Exercise goal:
Among the entries below, how many lines include "Ronaldo"? Answer with the number only.

[Transcribed page contents]
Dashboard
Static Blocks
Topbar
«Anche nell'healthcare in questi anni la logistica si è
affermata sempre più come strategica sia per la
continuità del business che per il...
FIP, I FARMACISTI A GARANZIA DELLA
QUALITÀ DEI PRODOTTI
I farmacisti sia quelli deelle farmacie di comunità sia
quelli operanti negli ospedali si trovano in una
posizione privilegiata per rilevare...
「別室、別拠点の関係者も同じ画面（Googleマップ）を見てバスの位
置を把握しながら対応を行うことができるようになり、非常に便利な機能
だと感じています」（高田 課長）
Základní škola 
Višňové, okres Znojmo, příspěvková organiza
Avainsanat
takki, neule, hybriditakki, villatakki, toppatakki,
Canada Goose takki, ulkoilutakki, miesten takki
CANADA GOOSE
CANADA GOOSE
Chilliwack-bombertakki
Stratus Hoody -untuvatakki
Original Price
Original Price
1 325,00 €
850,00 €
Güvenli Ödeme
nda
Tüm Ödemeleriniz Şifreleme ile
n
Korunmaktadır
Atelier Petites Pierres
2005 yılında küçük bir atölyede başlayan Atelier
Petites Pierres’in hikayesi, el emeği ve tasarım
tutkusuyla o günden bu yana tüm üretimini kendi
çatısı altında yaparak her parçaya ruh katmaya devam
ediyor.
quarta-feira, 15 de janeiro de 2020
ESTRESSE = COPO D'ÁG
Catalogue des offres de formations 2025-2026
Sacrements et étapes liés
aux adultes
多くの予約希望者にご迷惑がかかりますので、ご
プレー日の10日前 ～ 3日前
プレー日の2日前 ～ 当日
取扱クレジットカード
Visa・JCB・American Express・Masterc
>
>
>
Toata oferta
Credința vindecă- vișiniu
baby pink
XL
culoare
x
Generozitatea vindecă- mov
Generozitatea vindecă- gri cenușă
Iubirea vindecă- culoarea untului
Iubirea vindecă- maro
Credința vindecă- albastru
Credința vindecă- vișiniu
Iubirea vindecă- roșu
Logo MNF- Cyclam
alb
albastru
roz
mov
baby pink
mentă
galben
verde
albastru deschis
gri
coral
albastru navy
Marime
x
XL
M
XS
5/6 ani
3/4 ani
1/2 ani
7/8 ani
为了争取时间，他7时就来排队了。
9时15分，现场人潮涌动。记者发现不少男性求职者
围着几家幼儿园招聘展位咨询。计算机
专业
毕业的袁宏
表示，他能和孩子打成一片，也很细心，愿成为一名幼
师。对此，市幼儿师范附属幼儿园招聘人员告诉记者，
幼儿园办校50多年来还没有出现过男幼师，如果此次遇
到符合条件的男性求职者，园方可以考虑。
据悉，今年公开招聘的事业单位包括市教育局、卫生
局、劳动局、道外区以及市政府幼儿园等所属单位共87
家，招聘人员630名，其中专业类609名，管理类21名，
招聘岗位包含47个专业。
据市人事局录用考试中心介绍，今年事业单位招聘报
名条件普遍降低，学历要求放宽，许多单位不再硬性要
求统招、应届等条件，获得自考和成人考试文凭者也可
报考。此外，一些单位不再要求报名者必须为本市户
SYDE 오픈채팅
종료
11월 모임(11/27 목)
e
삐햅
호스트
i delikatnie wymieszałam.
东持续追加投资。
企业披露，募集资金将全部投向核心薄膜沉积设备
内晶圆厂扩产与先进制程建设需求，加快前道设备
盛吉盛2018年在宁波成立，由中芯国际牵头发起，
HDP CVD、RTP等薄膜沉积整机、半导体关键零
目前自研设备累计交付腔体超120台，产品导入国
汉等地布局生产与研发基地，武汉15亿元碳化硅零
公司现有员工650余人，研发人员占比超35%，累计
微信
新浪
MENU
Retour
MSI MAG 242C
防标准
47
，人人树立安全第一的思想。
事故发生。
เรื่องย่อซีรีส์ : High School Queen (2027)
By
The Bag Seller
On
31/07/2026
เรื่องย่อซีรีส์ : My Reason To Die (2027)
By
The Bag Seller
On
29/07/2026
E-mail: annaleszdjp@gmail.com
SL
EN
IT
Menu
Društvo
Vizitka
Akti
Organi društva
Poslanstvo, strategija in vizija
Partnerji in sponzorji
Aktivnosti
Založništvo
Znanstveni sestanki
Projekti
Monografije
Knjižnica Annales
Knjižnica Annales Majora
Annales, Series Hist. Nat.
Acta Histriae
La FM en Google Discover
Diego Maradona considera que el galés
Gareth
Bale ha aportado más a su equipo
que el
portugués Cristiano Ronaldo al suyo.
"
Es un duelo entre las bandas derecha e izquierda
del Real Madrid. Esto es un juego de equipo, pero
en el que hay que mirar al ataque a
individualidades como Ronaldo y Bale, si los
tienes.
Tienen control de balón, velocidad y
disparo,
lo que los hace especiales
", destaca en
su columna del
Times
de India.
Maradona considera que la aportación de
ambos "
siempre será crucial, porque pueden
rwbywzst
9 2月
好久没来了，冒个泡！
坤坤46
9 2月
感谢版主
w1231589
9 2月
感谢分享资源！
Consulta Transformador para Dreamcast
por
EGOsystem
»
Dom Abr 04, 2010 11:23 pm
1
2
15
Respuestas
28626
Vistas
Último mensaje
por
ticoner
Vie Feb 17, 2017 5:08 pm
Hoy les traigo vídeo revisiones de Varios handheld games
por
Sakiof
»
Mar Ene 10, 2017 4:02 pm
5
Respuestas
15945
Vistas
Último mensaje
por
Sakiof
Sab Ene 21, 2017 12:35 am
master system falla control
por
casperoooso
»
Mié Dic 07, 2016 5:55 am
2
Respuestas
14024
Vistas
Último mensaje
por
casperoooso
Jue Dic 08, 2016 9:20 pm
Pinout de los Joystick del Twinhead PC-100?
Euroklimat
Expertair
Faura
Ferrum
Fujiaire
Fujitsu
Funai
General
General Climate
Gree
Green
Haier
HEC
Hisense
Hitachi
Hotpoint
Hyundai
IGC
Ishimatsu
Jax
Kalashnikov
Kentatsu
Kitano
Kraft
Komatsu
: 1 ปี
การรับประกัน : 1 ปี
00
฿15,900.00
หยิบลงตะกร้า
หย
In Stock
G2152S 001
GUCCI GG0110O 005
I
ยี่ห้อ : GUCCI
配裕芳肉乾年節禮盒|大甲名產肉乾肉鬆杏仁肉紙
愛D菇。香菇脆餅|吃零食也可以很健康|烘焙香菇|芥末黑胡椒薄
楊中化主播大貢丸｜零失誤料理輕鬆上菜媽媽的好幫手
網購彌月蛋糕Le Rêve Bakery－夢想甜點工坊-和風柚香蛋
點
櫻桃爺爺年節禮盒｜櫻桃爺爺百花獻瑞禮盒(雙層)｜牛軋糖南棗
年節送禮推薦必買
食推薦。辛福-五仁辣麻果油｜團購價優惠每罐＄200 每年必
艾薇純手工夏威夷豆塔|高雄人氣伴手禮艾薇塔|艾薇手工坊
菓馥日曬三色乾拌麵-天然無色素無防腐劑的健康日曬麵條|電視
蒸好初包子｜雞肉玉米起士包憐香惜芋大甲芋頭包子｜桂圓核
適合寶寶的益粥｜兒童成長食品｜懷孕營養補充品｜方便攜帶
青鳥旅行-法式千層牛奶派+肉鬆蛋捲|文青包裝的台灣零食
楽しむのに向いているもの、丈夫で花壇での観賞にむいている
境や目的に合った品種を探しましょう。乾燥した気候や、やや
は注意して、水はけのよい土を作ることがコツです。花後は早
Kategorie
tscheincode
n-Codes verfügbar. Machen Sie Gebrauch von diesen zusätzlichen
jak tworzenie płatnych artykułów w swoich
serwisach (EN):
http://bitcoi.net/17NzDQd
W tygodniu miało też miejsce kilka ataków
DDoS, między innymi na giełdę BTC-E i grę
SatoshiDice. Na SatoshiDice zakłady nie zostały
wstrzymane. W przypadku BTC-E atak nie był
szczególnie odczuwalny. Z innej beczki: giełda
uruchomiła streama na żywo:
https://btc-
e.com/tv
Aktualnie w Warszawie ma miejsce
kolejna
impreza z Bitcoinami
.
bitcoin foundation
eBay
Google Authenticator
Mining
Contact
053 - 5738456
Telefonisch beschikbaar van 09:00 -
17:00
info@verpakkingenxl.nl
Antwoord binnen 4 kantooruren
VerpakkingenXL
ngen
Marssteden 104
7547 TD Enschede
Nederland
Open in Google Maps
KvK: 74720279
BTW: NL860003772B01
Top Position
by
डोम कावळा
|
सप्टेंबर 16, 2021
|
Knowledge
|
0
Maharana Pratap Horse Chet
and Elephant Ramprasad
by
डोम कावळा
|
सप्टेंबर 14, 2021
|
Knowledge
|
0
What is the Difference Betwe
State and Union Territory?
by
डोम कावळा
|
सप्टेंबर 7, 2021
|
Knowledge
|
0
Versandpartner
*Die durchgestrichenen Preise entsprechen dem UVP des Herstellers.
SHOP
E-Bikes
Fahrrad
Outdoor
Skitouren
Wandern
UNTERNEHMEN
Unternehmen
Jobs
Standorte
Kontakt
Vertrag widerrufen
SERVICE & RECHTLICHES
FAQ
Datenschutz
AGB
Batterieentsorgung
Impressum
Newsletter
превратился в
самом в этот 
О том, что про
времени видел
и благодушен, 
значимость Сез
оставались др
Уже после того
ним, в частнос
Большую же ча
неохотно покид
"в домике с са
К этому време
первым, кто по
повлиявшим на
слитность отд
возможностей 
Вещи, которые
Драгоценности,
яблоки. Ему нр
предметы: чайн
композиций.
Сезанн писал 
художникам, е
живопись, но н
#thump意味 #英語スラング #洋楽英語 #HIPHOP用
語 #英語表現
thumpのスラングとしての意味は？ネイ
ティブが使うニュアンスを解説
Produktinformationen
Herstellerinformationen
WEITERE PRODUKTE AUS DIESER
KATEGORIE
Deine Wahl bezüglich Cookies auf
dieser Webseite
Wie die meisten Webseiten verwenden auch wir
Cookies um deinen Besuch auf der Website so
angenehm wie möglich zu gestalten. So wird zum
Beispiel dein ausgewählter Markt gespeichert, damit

Result below:
2